Could you repeat the records between the line containing "sub-region: Lake County" and the line containing "city: Tirana", inclusive, and nothing else?

Begin MATERIAL PROVIDED

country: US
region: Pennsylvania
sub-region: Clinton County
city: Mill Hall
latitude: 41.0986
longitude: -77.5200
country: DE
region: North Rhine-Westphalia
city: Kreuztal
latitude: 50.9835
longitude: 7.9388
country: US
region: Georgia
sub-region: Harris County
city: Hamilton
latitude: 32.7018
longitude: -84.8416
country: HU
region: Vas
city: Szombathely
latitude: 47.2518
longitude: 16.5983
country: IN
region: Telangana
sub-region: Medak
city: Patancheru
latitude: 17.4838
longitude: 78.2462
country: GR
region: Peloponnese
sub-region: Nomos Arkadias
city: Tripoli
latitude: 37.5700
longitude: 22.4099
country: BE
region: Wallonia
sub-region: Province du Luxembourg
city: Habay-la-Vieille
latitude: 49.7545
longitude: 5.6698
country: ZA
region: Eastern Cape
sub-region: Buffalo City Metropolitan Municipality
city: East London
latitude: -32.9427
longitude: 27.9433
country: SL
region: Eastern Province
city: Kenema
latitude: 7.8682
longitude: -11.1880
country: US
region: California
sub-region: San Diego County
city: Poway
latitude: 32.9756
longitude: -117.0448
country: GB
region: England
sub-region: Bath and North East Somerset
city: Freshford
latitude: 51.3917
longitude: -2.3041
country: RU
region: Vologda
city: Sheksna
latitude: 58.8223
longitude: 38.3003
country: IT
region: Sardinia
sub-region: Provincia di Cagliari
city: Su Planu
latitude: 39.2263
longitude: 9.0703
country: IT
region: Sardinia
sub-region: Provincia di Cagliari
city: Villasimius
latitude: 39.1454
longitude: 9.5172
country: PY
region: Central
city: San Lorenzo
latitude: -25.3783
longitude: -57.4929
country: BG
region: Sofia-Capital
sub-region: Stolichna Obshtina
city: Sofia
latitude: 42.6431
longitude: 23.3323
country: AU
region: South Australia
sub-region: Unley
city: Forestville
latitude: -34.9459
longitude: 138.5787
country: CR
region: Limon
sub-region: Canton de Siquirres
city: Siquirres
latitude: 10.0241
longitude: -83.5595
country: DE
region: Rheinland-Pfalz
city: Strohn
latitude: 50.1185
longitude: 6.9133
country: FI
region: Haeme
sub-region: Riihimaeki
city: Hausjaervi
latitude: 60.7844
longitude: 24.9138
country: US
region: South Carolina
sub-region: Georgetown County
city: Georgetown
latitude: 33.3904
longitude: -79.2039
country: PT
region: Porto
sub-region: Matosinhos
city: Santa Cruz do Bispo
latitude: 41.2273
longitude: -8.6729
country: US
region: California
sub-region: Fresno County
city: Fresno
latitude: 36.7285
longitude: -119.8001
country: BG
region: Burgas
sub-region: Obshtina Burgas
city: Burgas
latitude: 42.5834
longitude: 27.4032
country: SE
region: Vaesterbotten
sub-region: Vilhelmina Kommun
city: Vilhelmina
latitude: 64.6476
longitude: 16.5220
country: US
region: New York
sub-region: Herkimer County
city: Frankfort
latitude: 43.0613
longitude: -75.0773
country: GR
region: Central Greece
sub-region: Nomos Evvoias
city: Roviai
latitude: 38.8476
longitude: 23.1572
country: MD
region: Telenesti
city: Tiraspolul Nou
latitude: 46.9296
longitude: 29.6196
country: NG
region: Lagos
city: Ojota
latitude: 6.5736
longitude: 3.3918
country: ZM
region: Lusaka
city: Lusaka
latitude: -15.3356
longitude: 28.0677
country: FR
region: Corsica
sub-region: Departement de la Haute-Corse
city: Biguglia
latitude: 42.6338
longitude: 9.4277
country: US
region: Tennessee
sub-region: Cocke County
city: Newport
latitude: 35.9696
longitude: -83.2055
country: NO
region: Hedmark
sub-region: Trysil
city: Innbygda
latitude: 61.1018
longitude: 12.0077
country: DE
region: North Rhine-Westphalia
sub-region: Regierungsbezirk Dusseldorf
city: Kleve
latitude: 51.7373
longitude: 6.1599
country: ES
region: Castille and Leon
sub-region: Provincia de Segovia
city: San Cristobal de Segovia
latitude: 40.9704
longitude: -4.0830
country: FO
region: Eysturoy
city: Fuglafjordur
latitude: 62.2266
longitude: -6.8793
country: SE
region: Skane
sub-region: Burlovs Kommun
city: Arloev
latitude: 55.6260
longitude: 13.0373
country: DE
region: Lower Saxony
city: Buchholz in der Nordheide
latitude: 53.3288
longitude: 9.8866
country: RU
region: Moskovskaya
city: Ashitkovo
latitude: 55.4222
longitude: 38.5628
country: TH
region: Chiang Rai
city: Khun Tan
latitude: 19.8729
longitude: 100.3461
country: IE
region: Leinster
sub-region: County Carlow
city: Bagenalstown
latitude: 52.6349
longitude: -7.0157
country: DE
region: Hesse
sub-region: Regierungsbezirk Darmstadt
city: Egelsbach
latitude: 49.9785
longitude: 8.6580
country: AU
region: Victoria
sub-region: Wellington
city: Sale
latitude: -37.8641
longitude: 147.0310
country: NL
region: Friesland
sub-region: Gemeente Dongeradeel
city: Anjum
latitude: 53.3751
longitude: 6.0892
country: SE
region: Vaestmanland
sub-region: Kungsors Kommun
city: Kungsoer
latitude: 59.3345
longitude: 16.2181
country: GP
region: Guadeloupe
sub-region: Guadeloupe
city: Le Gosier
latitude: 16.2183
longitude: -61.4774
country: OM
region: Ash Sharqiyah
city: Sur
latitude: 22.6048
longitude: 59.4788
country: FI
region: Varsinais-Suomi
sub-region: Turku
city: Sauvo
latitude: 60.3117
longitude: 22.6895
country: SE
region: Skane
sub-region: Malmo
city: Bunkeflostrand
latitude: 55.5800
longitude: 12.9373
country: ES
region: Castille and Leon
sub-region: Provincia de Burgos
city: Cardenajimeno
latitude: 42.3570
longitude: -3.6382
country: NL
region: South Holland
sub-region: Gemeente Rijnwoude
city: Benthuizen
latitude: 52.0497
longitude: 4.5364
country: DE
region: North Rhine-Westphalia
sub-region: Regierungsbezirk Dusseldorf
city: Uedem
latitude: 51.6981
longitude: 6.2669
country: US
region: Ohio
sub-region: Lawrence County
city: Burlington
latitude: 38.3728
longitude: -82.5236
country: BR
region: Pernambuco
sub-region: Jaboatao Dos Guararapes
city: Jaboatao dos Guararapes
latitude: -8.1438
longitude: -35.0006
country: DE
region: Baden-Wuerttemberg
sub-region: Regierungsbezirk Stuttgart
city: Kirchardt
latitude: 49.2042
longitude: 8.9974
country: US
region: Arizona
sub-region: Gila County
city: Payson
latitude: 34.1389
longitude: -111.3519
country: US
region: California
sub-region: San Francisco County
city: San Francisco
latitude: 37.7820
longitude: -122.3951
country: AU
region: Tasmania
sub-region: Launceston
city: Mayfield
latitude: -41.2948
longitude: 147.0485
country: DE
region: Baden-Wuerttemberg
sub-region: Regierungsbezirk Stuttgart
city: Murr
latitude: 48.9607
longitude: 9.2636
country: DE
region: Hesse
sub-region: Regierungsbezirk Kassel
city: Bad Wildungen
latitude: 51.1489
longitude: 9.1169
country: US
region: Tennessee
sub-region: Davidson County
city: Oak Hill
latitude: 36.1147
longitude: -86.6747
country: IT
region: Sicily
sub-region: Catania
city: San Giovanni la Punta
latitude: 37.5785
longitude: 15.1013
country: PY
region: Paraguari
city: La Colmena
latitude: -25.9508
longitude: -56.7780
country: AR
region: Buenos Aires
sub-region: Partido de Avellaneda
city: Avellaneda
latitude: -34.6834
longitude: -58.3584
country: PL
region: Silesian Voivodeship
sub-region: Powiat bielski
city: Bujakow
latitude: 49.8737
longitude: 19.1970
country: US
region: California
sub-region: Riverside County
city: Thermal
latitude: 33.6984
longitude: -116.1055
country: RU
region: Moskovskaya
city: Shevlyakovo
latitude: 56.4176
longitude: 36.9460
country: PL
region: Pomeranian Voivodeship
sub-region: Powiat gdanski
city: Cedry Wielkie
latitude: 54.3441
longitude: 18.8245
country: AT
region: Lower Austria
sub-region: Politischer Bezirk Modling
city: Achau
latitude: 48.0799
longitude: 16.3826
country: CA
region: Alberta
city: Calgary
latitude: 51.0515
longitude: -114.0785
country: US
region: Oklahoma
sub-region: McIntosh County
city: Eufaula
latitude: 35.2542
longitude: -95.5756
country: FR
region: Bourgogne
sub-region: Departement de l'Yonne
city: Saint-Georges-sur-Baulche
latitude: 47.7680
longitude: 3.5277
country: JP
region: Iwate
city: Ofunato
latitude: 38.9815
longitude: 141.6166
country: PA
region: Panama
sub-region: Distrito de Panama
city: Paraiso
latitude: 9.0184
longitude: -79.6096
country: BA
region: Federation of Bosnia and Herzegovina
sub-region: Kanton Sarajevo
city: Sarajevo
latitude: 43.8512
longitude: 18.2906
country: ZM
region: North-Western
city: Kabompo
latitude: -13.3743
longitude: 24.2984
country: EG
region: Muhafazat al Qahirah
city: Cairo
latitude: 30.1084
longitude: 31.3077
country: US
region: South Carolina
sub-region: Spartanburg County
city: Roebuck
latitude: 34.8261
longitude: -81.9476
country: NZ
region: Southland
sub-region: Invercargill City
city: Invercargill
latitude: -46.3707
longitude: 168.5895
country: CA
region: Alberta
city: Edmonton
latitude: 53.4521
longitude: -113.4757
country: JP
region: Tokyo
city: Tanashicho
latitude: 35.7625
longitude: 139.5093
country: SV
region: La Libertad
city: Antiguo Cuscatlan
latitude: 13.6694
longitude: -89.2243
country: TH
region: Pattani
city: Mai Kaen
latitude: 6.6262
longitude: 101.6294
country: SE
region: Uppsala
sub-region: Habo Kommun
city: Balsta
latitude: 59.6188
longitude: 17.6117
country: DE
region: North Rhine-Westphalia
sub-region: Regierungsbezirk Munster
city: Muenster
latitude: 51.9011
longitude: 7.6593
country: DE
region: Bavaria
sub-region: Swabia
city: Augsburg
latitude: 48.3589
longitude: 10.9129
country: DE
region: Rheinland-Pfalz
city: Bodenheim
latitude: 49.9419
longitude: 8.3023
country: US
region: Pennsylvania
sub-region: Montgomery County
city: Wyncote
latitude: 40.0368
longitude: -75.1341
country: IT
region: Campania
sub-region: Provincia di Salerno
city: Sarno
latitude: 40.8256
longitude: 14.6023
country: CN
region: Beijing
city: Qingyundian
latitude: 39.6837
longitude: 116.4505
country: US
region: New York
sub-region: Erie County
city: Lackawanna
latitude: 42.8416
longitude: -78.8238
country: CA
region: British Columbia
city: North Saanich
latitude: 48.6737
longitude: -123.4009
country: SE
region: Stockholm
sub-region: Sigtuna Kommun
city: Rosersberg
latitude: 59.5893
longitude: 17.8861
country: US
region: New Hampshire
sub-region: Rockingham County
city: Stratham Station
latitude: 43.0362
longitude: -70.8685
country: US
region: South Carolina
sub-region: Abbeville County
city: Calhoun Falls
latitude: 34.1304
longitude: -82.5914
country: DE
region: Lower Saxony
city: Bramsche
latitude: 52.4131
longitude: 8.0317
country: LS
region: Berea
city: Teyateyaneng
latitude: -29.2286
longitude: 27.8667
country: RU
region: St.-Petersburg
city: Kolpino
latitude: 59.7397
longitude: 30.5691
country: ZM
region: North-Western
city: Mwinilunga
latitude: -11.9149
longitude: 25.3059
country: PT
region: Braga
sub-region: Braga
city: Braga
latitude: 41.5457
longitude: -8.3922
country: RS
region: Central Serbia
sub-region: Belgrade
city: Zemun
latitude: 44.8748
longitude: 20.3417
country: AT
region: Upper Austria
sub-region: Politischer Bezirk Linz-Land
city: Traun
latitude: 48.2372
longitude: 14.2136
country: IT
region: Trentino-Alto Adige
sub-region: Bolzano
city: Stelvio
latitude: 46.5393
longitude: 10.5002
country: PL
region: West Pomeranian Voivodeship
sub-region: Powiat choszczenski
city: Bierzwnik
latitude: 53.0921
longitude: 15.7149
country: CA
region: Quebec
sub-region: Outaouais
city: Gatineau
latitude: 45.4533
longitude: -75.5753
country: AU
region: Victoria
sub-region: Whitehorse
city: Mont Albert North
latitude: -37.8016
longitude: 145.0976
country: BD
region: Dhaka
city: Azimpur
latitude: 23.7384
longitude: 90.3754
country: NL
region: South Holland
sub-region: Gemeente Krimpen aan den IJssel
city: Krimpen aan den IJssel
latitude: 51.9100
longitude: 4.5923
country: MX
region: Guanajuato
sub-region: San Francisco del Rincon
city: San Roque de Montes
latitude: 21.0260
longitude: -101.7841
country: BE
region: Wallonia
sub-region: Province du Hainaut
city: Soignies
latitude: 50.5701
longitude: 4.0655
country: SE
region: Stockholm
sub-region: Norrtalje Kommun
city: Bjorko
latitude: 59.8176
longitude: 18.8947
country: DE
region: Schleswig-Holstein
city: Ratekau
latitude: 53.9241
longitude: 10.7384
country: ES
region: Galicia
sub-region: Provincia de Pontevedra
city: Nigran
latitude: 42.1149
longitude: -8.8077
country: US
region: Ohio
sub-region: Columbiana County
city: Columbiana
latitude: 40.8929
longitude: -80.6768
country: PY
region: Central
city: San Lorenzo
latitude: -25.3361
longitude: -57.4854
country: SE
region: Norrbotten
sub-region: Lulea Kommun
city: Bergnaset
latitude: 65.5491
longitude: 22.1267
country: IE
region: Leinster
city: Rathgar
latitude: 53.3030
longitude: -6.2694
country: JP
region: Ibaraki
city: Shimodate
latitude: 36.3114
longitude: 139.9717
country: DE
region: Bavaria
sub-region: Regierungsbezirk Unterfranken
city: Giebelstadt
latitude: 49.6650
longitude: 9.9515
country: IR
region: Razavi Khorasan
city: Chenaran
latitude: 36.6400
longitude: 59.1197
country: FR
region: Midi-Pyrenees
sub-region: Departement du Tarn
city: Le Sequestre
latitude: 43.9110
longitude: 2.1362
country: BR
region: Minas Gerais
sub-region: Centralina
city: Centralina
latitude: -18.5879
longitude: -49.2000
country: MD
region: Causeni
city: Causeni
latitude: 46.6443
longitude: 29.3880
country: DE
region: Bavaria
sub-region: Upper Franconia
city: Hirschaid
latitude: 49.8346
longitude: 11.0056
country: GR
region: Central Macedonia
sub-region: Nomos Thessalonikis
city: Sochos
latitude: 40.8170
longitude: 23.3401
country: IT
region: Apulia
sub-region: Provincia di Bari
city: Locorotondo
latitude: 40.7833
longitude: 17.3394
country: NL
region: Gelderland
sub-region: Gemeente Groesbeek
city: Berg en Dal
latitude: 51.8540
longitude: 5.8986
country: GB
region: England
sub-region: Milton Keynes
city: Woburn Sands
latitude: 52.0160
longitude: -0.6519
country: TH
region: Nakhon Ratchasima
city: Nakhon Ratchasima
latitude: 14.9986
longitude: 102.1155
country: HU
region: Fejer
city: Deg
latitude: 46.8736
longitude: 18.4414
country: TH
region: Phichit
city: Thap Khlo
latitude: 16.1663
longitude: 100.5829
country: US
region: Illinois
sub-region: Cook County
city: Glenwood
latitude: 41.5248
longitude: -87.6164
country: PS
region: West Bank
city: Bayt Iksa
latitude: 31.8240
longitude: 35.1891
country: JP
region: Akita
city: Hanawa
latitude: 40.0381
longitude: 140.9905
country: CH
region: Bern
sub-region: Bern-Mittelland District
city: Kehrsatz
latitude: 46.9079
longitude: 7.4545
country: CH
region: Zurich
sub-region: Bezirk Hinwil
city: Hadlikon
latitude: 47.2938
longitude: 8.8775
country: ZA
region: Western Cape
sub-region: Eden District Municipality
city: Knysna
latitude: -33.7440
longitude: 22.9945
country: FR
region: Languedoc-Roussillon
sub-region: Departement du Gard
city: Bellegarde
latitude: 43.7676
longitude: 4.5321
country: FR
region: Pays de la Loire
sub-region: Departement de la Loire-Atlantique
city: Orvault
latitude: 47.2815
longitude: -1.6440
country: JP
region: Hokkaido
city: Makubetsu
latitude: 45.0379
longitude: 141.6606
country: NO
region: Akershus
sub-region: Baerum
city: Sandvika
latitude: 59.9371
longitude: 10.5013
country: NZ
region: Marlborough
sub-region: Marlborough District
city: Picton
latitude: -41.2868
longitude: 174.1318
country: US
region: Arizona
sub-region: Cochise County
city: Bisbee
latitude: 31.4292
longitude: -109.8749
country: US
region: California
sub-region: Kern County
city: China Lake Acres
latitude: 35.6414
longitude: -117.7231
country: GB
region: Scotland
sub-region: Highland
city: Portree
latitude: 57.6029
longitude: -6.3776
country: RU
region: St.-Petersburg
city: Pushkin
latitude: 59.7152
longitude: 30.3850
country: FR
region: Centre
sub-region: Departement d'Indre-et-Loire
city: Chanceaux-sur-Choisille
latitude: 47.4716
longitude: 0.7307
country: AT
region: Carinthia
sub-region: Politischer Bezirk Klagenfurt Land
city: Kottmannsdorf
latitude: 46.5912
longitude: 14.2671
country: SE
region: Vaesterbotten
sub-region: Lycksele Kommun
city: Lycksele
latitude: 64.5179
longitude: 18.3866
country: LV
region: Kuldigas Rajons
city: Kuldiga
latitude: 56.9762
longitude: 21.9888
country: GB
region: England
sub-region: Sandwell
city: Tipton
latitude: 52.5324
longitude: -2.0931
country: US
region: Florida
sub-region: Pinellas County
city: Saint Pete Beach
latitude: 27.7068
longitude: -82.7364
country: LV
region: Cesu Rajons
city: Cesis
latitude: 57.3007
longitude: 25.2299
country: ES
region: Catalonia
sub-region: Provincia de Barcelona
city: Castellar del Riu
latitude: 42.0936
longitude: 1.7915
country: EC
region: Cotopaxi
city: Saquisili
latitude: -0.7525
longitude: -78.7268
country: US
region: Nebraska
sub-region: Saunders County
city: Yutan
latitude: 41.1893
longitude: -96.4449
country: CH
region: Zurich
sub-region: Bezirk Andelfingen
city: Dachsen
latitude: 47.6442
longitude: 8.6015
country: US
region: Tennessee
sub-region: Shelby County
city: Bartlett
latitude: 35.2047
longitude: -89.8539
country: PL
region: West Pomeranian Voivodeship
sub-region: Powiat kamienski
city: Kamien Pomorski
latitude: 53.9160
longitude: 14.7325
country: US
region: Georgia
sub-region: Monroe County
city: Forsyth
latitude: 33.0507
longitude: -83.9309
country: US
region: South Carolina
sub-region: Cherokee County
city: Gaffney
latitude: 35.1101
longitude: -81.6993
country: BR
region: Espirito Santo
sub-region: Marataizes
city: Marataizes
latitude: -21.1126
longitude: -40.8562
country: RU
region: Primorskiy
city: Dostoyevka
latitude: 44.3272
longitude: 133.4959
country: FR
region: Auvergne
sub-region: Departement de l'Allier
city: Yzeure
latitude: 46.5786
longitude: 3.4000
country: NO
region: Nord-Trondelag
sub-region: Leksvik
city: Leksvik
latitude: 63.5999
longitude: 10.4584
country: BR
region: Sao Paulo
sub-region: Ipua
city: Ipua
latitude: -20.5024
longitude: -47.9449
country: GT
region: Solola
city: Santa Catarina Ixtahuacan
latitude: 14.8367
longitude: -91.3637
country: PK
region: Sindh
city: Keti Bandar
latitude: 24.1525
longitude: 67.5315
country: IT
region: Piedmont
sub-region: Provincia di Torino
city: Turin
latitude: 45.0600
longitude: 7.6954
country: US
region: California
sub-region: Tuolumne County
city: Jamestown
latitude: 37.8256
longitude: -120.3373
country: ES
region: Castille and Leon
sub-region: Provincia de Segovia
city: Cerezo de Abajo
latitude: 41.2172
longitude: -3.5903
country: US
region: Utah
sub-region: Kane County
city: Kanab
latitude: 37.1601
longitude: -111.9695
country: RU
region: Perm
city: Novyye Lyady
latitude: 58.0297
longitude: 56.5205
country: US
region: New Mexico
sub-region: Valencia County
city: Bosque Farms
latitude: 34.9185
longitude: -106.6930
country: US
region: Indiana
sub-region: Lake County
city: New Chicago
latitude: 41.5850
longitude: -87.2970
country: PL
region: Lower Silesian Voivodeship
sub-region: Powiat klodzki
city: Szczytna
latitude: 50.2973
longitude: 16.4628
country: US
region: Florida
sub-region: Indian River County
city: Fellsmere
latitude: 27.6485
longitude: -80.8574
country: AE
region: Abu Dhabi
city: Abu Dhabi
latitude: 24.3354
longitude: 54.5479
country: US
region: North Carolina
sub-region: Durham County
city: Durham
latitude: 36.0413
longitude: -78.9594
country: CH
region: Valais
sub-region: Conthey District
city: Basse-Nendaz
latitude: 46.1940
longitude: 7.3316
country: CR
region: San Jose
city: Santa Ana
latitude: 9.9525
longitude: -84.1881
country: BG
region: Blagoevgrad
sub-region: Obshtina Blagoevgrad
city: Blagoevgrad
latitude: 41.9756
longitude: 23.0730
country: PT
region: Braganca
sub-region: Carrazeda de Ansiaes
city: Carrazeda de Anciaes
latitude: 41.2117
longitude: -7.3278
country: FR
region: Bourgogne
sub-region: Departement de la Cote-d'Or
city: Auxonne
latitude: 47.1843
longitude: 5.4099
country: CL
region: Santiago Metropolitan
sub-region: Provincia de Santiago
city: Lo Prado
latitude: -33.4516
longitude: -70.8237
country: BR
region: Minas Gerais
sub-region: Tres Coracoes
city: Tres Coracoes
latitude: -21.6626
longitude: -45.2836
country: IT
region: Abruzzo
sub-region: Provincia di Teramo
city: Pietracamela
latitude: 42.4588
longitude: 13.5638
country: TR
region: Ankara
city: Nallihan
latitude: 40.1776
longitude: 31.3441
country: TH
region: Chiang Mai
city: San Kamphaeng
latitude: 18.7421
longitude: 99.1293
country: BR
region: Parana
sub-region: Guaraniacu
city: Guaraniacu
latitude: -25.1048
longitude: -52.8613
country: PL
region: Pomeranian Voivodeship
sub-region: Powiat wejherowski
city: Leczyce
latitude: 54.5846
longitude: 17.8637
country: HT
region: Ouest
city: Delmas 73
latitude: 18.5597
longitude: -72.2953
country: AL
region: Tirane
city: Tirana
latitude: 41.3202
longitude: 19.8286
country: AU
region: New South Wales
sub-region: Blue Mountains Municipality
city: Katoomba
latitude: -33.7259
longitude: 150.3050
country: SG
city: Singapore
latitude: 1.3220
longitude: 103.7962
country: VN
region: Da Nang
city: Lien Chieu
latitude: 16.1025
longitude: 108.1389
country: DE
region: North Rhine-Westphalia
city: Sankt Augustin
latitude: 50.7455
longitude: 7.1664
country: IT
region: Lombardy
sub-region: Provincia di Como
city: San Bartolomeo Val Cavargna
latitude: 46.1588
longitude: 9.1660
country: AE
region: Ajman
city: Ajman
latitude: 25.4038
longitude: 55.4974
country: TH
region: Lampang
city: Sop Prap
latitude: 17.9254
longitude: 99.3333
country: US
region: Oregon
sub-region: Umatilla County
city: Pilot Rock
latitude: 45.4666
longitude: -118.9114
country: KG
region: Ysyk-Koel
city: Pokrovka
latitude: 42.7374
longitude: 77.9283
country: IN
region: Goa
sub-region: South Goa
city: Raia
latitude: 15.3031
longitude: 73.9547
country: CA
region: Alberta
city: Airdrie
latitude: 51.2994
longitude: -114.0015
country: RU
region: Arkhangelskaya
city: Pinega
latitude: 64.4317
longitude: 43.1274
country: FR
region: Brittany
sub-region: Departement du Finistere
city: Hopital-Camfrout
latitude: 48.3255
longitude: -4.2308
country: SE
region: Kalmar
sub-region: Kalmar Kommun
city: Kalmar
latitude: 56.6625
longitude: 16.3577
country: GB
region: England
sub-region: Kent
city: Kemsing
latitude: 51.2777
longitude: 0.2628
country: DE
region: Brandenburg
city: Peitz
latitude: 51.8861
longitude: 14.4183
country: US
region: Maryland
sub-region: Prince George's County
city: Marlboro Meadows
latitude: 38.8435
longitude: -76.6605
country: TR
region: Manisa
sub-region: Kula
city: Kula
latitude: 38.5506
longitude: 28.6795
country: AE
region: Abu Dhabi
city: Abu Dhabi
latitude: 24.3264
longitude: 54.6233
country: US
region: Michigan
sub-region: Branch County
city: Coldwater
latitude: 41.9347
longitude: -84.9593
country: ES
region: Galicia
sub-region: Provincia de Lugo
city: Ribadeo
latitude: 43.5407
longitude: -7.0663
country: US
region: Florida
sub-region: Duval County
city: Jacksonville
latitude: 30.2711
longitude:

End MATERIAL PROVIDED

#### ANSWER IN FULL
sub-region: Lake County
city: New Chicago
latitude: 41.5850
longitude: -87.2970
country: PL
region: Lower Silesian Voivodeship
sub-region: Powiat klodzki
city: Szczytna
latitude: 50.2973
longitude: 16.4628
country: US
region: Florida
sub-region: Indian River County
city: Fellsmere
latitude: 27.6485
longitude: -80.8574
country: AE
region: Abu Dhabi
city: Abu Dhabi
latitude: 24.3354
longitude: 54.5479
country: US
region: North Carolina
sub-region: Durham County
city: Durham
latitude: 36.0413
longitude: -78.9594
country: CH
region: Valais
sub-region: Conthey District
city: Basse-Nendaz
latitude: 46.1940
longitude: 7.3316
country: CR
region: San Jose
city: Santa Ana
latitude: 9.9525
longitude: -84.1881
country: BG
region: Blagoevgrad
sub-region: Obshtina Blagoevgrad
city: Blagoevgrad
latitude: 41.9756
longitude: 23.0730
country: PT
region: Braganca
sub-region: Carrazeda de Ansiaes
city: Carrazeda de Anciaes
latitude: 41.2117
longitude: -7.3278
country: FR
region: Bourgogne
sub-region: Departement de la Cote-d'Or
city: Auxonne
latitude: 47.1843
longitude: 5.4099
country: CL
region: Santiago Metropolitan
sub-region: Provincia de Santiago
city: Lo Prado
latitude: -33.4516
longitude: -70.8237
country: BR
region: Minas Gerais
sub-region: Tres Coracoes
city: Tres Coracoes
latitude: -21.6626
longitude: -45.2836
country: IT
region: Abruzzo
sub-region: Provincia di Teramo
city: Pietracamela
latitude: 42.4588
longitude: 13.5638
country: TR
region: Ankara
city: Nallihan
latitude: 40.1776
longitude: 31.3441
country: TH
region: Chiang Mai
city: San Kamphaeng
latitude: 18.7421
longitude: 99.1293
country: BR
region: Parana
sub-region: Guaraniacu
city: Guaraniacu
latitude: -25.1048
longitude: -52.8613
country: PL
region: Pomeranian Voivodeship
sub-region: Powiat wejherowski
city: Leczyce
latitude: 54.5846
longitude: 17.8637
country: HT
region: Ouest
city: Delmas 73
latitude: 18.5597
longitude: -72.2953
country: AL
region: Tirane
city: Tirana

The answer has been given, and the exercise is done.